Trailing varieties are a personal favorite. They can cover up, disguise, and dress up an otherwise blank vertical wall. These varieties are mostly used for a vertical garden, which means allowing these to grow into the cracks of an old concrete wall, or between stones in a rock wall, or planted above, so that they can spill over. These are very easy to maintain because once they start to spill over, all you have to do is to occasionally trim and tidy them up. The most popular choices for trailing varieties are Chinese Sedum, Corsican Stonecrop, Krebs Desert Rose Hens and Chicks, and Voodoo Stonecrop.

4. Vignette

You can create some sort of a “painting” by using different varieties of succulents with varying colors and textures in one container.
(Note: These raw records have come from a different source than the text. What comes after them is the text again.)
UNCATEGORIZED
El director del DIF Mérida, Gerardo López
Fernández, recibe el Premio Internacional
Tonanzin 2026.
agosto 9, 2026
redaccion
It should follow one shade of color to make it seem like a vignette. Mostly, designer combine two low-growing varieties to make this illusion possible. This is usually done on a vertical garden for accent or into a pot. You can choose from these: Easter Lily Cactus, Angelina Stonecrop, Red Cobweb Hens and Chicks, and Color Guard Adam’s Needle.

5. Wildlife

This is the coolest design you can follow for your succulent plant. Many succulents produce the most beautiful flowers. They are exotic and wild in nature. They vary in colors—from white to pink to red to bright orange. Choose these kinds of succulents for the most beautiful and colorful succulent garden. Popular options are Brakelights Red Yucca, Jewel of the Desert, and Blue Elf Aloe.